──────── Dataset records

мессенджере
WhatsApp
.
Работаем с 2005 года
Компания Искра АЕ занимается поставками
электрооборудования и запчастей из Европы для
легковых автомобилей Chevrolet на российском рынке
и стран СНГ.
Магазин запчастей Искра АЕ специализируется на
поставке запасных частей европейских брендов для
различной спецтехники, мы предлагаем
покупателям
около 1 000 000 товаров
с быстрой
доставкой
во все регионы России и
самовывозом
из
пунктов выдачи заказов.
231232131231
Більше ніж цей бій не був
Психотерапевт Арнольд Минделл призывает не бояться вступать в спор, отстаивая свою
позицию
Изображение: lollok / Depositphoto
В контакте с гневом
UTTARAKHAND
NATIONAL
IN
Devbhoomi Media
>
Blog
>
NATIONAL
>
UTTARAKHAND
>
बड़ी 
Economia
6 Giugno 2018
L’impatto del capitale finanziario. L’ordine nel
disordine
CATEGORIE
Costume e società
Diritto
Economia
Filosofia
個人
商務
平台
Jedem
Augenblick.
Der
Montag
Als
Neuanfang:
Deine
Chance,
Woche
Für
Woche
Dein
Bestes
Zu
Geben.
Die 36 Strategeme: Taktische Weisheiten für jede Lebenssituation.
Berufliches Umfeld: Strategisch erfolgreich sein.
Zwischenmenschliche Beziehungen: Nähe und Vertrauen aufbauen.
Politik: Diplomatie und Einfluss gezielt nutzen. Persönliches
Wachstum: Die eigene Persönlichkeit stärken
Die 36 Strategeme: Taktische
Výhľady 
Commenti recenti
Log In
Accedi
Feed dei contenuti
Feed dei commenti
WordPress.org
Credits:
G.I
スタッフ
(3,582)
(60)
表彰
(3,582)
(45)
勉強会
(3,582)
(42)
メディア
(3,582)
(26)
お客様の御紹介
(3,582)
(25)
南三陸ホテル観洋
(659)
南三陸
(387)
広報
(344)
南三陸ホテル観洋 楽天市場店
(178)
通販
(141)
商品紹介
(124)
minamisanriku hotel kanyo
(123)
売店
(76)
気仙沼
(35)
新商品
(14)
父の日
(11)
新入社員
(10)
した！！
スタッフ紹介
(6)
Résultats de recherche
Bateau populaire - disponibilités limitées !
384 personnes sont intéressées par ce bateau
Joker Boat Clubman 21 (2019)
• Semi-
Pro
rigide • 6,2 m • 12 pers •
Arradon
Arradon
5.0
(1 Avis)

────────────────

Exercise :: Collect every line in the entries above that contains the string "Искра".

Solution for this task ::
Компания Искра АЕ занимается поставками
Магазин запчастей Искра АЕ специализируется на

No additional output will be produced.